# Thread: solving a combination equation

1. ## solving a combination equation

I would like some help with a question that I do not fully understand.

The question is to solve the following for n:

4•C(n,2) = C(n+2, 3)

I know that some form of the equation:

n!
_______

r!(n-r)!

but i can't seem to solve it.
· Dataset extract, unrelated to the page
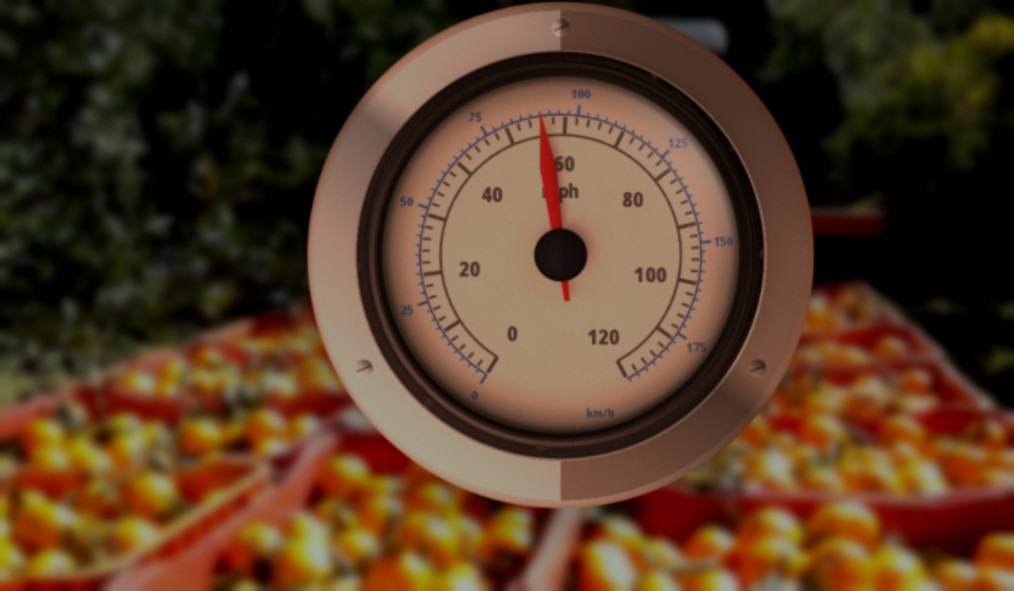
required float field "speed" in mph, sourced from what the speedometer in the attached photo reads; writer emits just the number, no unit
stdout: 56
I also know that the answer is 2 or 7.

thanks, john.

2. Originally Posted by drew487
I would like some help with a question that I do not fully understand.
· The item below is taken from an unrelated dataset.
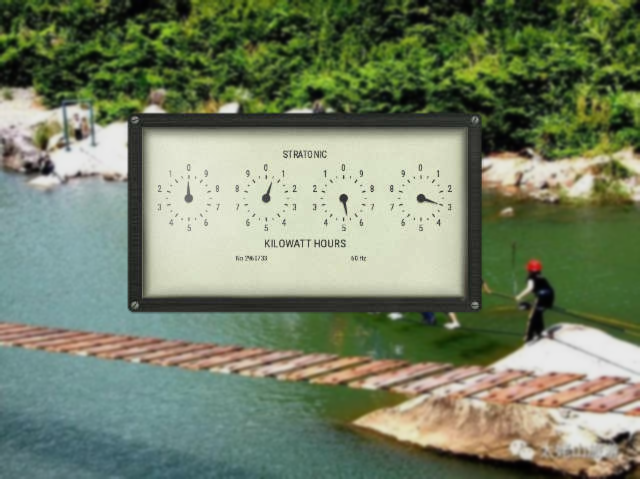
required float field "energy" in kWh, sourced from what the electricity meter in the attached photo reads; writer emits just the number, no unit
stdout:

The question is to solve the following for n:

4•C(n,2) = C(n+2, 3)

I know that some form of the equation:

n!
_______

r!(n-r)!

but i can't seem to solve it. I also know that the answer is 2 or 7.

thanks, john.
$4 \cdot \frac{n!}{2!(n-2)!} = \frac{(n+2)!}{3!(n-1)!}$

$4 \cdot \frac{n!}{2!(n-2)!} = \frac{(n+2)(n+1)n!}{3 \cdot 2!(n-1)(n-2)!}$

divide out the common factors ...

$4 = \frac{(n+2)(n+1)}{3(n-1)}$

can you finish?

3. yess thank you, you cleared that up for me.. I was it a much more complicated and well.. dumb way. But i get it now!